-- Estratto del documento --
>>>

Chi può seriamente pensare il contrario?
Quindi
il programma del futuro governo Prodi sarebbe …“democraticamente” sancito,
in misura determinante, dai
portavoce ulivisti dell’industria, delle banche e dai loro diretti
sostenitori. Contro le esigenze e la volontà di quel popolo della sinistra che
in questi anni non ha atteso le primarie per manifestarsi: in opposizione alle
missioni militari, a difesa delle pensioni, per l’estensione dell’articolo
18, trovando il Centro dell’Ulivo su ognuno di questi terreni dall’altra
parte della barricata.
Significa
allora che la proposta di Bertinotti è priva di senso? Tutt’altro. Il suo
significato sta esattamente nel messaggio di rassicurazione che essa offre
direttamente a Romano Prodi: “Il programma di governo sarà
sostanzialmente il tuo ma devi aiutarmi a farlo digerire al mio partito e ai
movimenti predisponendo una parvenza di cornice “democratica” per la sua
approvazione. Perché solo così potrò cercare di motivare il mio
“adeguamento”. Inoltre attraverso queste primarie otterremo entrambi un
reciproco vantaggio. Mentre tu otterrai l’incoronazione presidenziale che
cerchi rafforzando il tuo peso politico verso i DS e la Margherita, io otterrò
l’incoronazione di leader della sinistra della coalizione ridimensionando ogni
concorrenza”. E’ un caso che l’ala prodiana della Margherita si sia
affrettata ad applaudire Bertinotti?
Ciò
non significa affatto che l’operazione primarie si compia. Le contraddizioni
interne a la Margherita e tra Margherita e DS costituiscono un fattore di
ingombro. Ciò
che è certo è che dopo sei anni si è ricomposto quell’asse Prodi-Bertinotti
che tra il 96-98 negoziò le peggiori misure antipopolari degli anni 90 (a
partire dal pacchetto Treu). Non è poco per la borghesia italiana che infatti
manifesta comprensibile sollievo. E’
un dramma per il PRC, per i movimenti, per le ragioni di lotta di questi
anni.

<<<

-- Record mostrati --
>>>

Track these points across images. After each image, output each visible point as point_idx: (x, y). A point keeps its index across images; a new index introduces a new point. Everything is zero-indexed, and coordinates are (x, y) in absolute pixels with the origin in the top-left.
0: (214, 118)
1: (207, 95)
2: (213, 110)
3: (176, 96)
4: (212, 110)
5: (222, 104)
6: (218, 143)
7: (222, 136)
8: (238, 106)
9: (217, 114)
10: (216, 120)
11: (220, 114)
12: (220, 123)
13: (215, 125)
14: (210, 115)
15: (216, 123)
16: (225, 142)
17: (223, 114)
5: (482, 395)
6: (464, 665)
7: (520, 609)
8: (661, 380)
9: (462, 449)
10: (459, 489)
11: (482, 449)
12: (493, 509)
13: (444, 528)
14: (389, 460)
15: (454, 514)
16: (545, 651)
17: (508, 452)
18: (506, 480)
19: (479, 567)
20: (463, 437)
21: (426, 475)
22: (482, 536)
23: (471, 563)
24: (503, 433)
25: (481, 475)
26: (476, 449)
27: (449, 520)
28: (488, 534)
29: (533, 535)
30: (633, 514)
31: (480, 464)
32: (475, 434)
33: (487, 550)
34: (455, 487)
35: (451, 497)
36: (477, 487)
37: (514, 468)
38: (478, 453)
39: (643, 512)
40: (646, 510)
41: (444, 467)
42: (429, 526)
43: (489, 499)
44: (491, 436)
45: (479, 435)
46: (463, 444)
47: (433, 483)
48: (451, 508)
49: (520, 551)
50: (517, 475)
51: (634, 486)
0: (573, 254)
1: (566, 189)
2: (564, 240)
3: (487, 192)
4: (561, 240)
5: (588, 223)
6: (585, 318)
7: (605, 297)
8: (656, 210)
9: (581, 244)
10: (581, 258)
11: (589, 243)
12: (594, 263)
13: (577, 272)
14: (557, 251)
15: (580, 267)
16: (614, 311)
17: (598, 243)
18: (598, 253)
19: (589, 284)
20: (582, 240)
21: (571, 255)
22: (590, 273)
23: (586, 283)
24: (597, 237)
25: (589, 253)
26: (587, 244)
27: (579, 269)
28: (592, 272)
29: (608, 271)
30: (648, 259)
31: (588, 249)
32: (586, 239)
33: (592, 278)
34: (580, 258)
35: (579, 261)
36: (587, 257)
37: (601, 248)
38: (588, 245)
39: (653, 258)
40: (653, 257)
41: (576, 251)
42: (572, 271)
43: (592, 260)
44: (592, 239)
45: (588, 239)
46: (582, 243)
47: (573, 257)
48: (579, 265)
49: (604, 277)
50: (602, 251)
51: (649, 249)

<<<

-- Consegna A --
Secondo l'estratto del documento, quale asse si è ricomposto dopo sei anni?
-- Consegna B --
Per favore, trascrivi alla lettera il passo dell'estratto del documento che si apre con le parole contenenti "Chi può seriamente" e si chiude con "parte della barricata.".

-- La tua soluzione A --
L'asse Prodi-Bertinotti.

-- La tua soluzione B --
Chi può seriamente pensare il contrario?
Quindi
il programma del futuro governo Prodi sarebbe …“democraticamente” sancito,
in misura determinante, dai
portavoce ulivisti dell’industria, delle banche e dai loro diretti
sostenitori. Contro le esigenze e la volontà di quel popolo della sinistra che
in questi anni non ha atteso le primarie per manifestarsi: in opposizione alle
missioni militari, a difesa delle pensioni, per l’estensione dell’articolo
18, trovando il Centro dell’Ulivo su ognuno di questi terreni dall’altra
parte della barricata.